■ Saved data entries:
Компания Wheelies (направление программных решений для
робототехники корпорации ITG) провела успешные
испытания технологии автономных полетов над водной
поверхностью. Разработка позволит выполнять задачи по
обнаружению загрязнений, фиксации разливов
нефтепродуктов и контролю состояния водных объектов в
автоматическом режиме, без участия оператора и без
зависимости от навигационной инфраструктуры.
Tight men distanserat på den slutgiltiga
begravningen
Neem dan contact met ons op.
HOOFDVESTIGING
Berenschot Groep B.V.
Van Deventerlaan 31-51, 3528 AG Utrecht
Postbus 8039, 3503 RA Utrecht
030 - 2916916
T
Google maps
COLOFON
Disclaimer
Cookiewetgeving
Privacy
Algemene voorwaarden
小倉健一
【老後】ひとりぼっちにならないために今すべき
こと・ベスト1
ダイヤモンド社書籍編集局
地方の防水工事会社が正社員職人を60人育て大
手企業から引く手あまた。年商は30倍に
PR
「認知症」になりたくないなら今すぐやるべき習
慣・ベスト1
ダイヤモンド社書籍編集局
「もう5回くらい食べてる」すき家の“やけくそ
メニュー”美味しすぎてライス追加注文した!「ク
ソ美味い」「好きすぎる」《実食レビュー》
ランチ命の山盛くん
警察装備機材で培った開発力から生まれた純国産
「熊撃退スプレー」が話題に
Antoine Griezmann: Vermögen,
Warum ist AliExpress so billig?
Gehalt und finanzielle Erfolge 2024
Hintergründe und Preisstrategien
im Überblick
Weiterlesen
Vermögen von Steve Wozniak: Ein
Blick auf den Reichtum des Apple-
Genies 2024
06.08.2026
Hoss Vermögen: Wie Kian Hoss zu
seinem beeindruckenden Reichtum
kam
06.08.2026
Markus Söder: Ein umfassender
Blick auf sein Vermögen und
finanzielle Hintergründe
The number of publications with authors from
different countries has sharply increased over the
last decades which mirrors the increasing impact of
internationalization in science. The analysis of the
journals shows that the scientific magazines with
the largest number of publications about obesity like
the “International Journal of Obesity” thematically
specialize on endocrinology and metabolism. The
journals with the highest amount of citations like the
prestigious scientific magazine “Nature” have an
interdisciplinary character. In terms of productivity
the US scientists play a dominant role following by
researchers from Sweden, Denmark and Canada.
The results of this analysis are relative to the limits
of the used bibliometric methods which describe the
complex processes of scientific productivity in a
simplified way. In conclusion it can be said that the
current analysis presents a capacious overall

■ Task description: Where the data above reaches the line holding "поверхностью. Разработка позволит", begin printing, and stop after the line holding "зависимости от навигационной инфраструктуры.". Each line must be reproduced exactly, with nothing else added.

■ Result for this task:
поверхностью. Разработка позволит выполнять задачи по
обнаружению загрязнений, фиксации разливов
нефтепродуктов и контролю состояния водных объектов в
автоматическом режиме, без участия оператора и без
зависимости от навигационной инфраструктуры.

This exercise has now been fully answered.